No survival benefit with dacomitinib in pretreated patients with advanced NSCLC


By Lucy Piper, Senior medwireNews Reporter

The irreversible, pan-epidermal growth factor receptor (EGFR) tyrosine kinase inhibitor (TKI) dacomitinib does not offer a survival benefit in pretreated patients with advanced or metastatic non-small-cell lung cancer (NSCLC), phase III trial results show.

When dacomitinib was compared with placebo in 720 patients who had been previously treated with up to three chemotherapy regimens and the EGFR–TKIs gefitinib or erlotinib, it failed to improve overall survival during a median of 2 years of follow-up.

“Despite advances in the management of non-small-cell lung cancer in the past two decades, additional treatment options are needed for patients with advanced disease after progression with standard therapy”, note Peter Ellis (Juravinski Cancer Centre, Hamilton, Ontario, Canada) and co-investigators.

They considered dacomitinib as a potential option because it has broader activity compared with erlotinib and gefitinib and previous preclinical and clinical evidence has suggested it has activity in NSCLC.

For the current NCIC CTG BR.26 clinical trial, published in The Lancet Oncology, the team randomly assigned 477 patients to receive dacomitinib and 239 to receive placebo.

After a median of 2 years, overall survival was similar between the two groups, at a median of 6.83 months for those receiving dacomitinib and 6.31 months for those receiving placebo.

Dacomitinib was associated with significantly longer progression-free survival (PFS) than placebo, however, at 2.66 versus 1.38 months and a significantly higher objective response rate, at 7% versus 1%. And it also delayed the onset of key lung cancer symptoms, including cough, dyspnoea and pain, compared with placebo.

But in a related comment, Solange Peters (Centre Hospitalier Universitaire Vaudois, Lausanne, Switzerland) and Egbert Smit (VU University Medical Center, Amsterdam, the Netherlands) say these “represented benefits of insufficient clinical significance”.

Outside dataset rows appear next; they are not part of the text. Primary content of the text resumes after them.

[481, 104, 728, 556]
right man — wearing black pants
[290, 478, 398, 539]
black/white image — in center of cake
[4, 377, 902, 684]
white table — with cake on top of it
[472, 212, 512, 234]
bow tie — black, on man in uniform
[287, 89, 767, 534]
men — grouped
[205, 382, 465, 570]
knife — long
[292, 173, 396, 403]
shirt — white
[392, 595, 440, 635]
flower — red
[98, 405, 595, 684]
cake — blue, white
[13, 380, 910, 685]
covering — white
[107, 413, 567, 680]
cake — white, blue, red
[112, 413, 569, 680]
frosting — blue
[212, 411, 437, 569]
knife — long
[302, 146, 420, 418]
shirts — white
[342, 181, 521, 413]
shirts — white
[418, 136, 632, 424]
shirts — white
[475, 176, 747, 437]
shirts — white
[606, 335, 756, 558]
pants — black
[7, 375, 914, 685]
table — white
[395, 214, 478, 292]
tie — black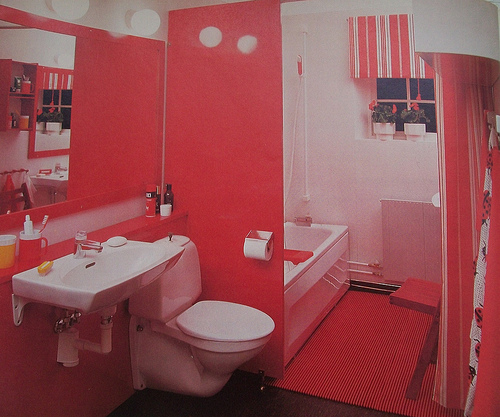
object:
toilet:
[0, 0, 500, 417]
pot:
[354, 78, 439, 144]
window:
[375, 77, 436, 133]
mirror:
[0, 18, 168, 256]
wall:
[274, 62, 370, 201]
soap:
[106, 236, 127, 247]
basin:
[62, 244, 165, 291]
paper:
[244, 230, 274, 261]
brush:
[39, 214, 50, 233]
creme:
[145, 183, 174, 218]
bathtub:
[284, 222, 351, 367]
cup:
[19, 230, 48, 266]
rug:
[389, 276, 442, 315]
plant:
[370, 94, 431, 125]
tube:
[24, 215, 34, 235]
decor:
[235, 35, 256, 55]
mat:
[269, 289, 446, 417]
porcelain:
[30, 260, 126, 313]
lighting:
[48, 0, 259, 56]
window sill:
[352, 91, 453, 168]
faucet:
[73, 230, 103, 259]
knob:
[432, 192, 440, 208]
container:
[0, 234, 18, 269]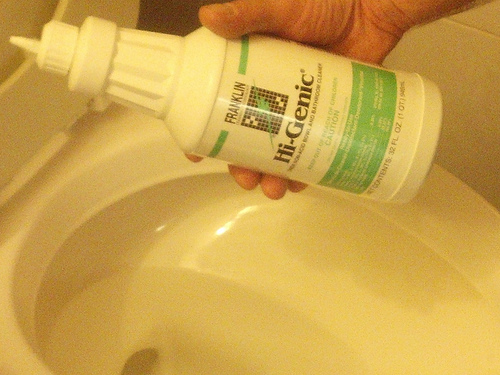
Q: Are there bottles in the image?
A: Yes, there is a bottle.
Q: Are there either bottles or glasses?
A: Yes, there is a bottle.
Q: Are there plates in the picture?
A: No, there are no plates.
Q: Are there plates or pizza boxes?
A: No, there are no plates or pizza boxes.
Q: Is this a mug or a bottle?
A: This is a bottle.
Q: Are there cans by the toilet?
A: No, there is a bottle by the toilet.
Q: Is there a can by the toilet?
A: No, there is a bottle by the toilet.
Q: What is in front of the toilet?
A: The bottle is in front of the toilet.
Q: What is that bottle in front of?
A: The bottle is in front of the toilet.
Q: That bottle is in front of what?
A: The bottle is in front of the toilet.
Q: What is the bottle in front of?
A: The bottle is in front of the toilet.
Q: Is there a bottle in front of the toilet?
A: Yes, there is a bottle in front of the toilet.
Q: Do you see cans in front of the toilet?
A: No, there is a bottle in front of the toilet.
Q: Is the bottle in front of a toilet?
A: Yes, the bottle is in front of a toilet.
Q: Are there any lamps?
A: No, there are no lamps.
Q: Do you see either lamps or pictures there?
A: No, there are no lamps or pictures.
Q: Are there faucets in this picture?
A: No, there are no faucets.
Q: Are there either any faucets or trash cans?
A: No, there are no faucets or trash cans.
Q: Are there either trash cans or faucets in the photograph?
A: No, there are no faucets or trash cans.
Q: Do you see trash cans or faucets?
A: No, there are no faucets or trash cans.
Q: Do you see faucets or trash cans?
A: No, there are no faucets or trash cans.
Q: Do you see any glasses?
A: No, there are no glasses.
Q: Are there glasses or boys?
A: No, there are no glasses or boys.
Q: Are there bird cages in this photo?
A: No, there are no bird cages.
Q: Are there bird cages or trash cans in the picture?
A: No, there are no bird cages or trash cans.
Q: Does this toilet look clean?
A: Yes, the toilet is clean.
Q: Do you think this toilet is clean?
A: Yes, the toilet is clean.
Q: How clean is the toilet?
A: The toilet is clean.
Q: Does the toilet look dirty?
A: No, the toilet is clean.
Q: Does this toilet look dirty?
A: No, the toilet is clean.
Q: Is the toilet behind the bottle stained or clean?
A: The toilet is clean.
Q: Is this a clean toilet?
A: Yes, this is a clean toilet.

The effect of dacomitinib treatment on survival was unchanged in the presence of an EGFR mutation, but patients with tumours containing KRAS mutations had worse survival with dacomitinib treatment than with placebo.

“These findings lend support to the view that KRAS status could predict patients who should not receive an [EGFR–TKI]”, say Ellis et al.

They conclude that “at present, dacomitinib cannot be recommended as a treatment for patients with [NSCLC]”.

But the team hopes that the ongoing ARCHER 1050 phase III trial comparing first-line dacomitinib and gefitinib in patients with EGFR-mutated cancers “might help determine if dacomitinib has a therapeutic role in the treatment of [NSCLC].”